Registra-se, primeiramente, restar incontroversa a existência de vínculo de emprego entre as partes, na função de professor. Quanto ao período, em face da documentação juntada aos autos, há de se acolher a alegação da defesa, no sentido de que o vínculo como professor perdurou de 1.3.1997 a 31.3.2005.

Quanto à função de médico anestesista, para a qual a reclamada nega a existência de vínculo de emprego, há de observar-se que o contrato de trabalho é contrato reali-dade, de modo que a sua configuração está intimamente ligada às circunstancias de fato, pouco importando a vontade das partes no sentido de formar relação jurídica diversa. Estando presentes os requisitos necessários para tanto, há de se reconhecer como empregatícia a relação existente entre as partes.

No caso dos autos, todos os requisitos se fazem presentes:

A pessoalidade verifica-se presente porque o trabalho era realizado pelo próprio reclamante.

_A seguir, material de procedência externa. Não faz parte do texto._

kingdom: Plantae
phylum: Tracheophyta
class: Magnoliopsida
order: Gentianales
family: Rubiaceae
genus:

Irrelevante, no caso, a circunstância de, após cinco anos de serviços, o reclamante ter constituído pessoa jurídica, com o nítido propósito de mascarar o elemento ora analisado.

O fenômeno conhecido na doutrina e na jurisprudência como "pejotização" do trabalhador visa mascarar a relação empregatícia, mediante fraude à legislação trabalhista, transformando o ser humano em uma pessoa jurídica (individual ou coletiva), na tentativa de afastar o reconhecimento do vínculo de emprego pela ausência dos requisitos da pessoalidade e da subordinação, atraindo a incidência da regra contida no art. 9º da CLT.

A propósito, visando afastar a fraude aqui identificada foi, inclusive, aprovada a seguinte tese no XVI CONAMAT (Congresso Nacional dos Magistrados da Justiça do Trabalho), ocorrido em João Pessoa-PB, de 1º a 4 de maio de 2012:

Empresa individual. Vínculo de emprego. Prevalência da primazia da realidade. O fenômeno da ‘pejotização’ em suas diferentes formas é uma espécie de precarização do trabalho. Haverá vínculo de emprego entre o trabalhador, que constituiu empresa individual de responsabilidade limitada nos termos da Lei n. 12.441/2011 e o tomador de seus serviços quando estiver configurada a subordinação jurídica. Aplica-se, no particular, o princípio da primazia da realidade em detrimento da formalidade da criação da pessoa jurídica.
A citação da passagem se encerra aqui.